The Dallas Cowboys must be destroyed, and Emmitt Smith's all-time rushing record must be broken. Clarence BEEFTANK, the hero of Breaking Madden, has 60 minutes to break it.
The Dallas Cowboys play under a roof, and must make their own storms. In the natural world there is thunder and lightning; within the indoor, fluorescent world, there is miscommunication and stupid bullshit. Late in Sunday's playoff win over the Lions, the officials couldn't find the same page. After calling a pass interference penalty against Dallas, and even announcing it over the PA system, they quietly picked up the flag as though the last thirty seconds hadn't happened.
The Cowboys won their second playoff game since 1996. Such a thing is so rare and disruptive that it can't even happen without perhaps throwing a presidential election into chaos. The win sent New Jersey Gov. Chris Christie, who was watching from the owner's box, into a toddlery huggy happy fit. Now he has his Dukakis Tank Moment, and our next president will be Gary Bauer.
All that from one Cowboys playoff win. If there's another, we'll probably crash into the Moon. That is why this episode of Breaking Madden is committed to their absolute destruction:
Music: "Kaputt" by Destroyer
This is a three-phase operation.
I. SUMMON CLARENCE BEEFTANK, THE HERO OF BREAKING MADDEN.
Clarence BEEFTANK has been with us since the very beginning of Breaking Madden. I try to use him sparingly and only when he is desperately needed -- this is the 30th episode of Breaking Madden, and only his fifth appearance. He is a 5-foot, 400-pound, faster-than-the-Dickens quarterback who always runs and never, ever throws.
Well, he was 5 feet tall, anyway. This week, I'm pulling out every single stop I can find in the service of destroying the Dallas Cowboys, and that means increasing BEEFTANK's height to 7 feet.
Sometimes, in between the initial conception of a Breaking Madden and the finished product, the purpose of the whole thing changes dramatically. For BEEFTANK and I, this week changed everything.
II. REDUCE THE COWBOYS' DEFENSE TO HELPLESS BABIES.
This part of the drill is familiar to regular readers of this series. The Cowboys' defensive line is now comprised entirely of 5-foot-tall, 160-pound people who are terrible at football in every way, and as per usual, I recruited them from Twitter.
if you would like to be in the next Breaking Madden, please tell me about something you weren't supposed to do but totally got away with
— Jon Bois (@jon_bois) January 5, 2015
Here are the 13 folks Dallas has ended up with:
These people had remarkable stories to share. One enterprising gentlemen, for example, disposed of spoiled dairy products by covertly dumping them into a floor waxer. If stories of bad ideas and shame are your deal, you can read them here:
BREAKING MADDEN ROSTER CUTS: COWBOYS VS. PACKERS.
Despite overhauling the roster, I wanted to keep the Cowboys the Cowboys while still ensuring they were as terrible as possible.
III. BRING COWBOYS QUARTERBACKS OUT OF RETIREMENT TO PLAY SECONDARY.
Tony Romo has been re-assigned as a free safety. He joins Quincy Carter, Vinny Testaverde, Ryan Leaf, Drew Henson, Drew Bledsoe, Troy Aikman, and Jon Kitna to form Dallas' new secondary. I gave them their real-life heights and weights, but all their skill ratings have been yanked down to 0/99.

▬▬▬

- [Work instruction 1] Update the Breaking Madden article's part that opens with the words containing "Clarence BEEFTANK has" and closes with "height to 7 feet.", swapping "quarterback" for "running back".

- [Listed entries]

▬▬▬

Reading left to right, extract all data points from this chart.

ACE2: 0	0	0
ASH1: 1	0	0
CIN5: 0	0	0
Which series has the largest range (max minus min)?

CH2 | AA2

▬▬▬

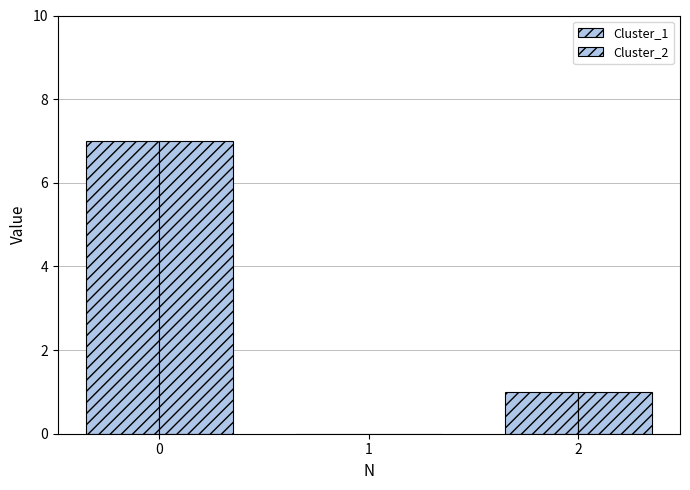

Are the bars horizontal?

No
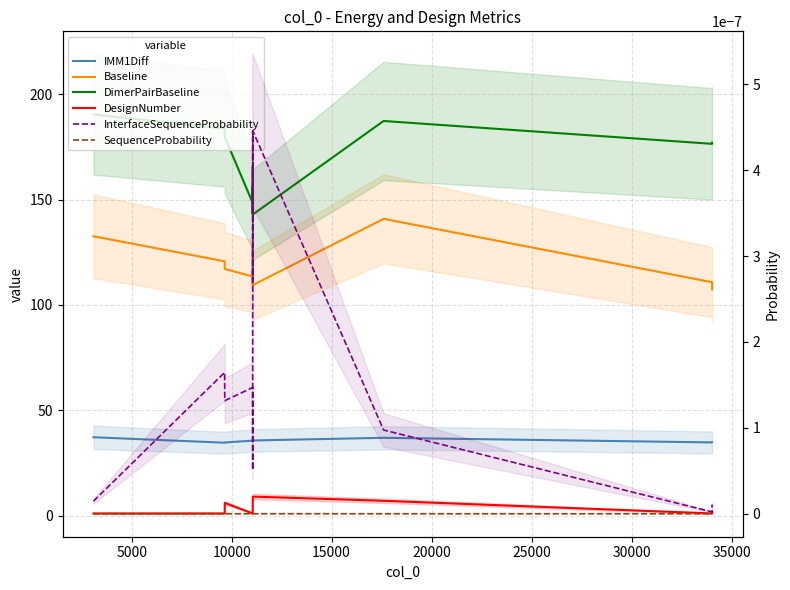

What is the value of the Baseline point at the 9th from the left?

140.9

▬▬▬

- [Work instruction 2] Return the part of the entries that opens with the line containing "Reading left to" and closes with the line containing "Which series has", with both of those lines included, reproduced exactly.

- [Result 1]
Clarence BEEFTANK has been with us since the very beginning of Breaking Madden. I try to use him sparingly and only when he is desperately needed -- this is the 30th episode of Breaking Madden, and only his fifth appearance. He is a 5-foot, 400-pound, faster-than-the-Dickens running back who always runs and never, ever throws.
Well, he was 5 feet tall, anyway. This week, I'm pulling out every single stop I can find in the service of destroying the Dallas Cowboys, and that means increasing BEEFTANK's height to 7 feet.

- [Result 2]
Reading left to right, extract all data points from this chart.

ACE2: 0	0	0
ASH1: 1	0	0
CIN5: 0	0	0
Which series has the largest range (max minus min)?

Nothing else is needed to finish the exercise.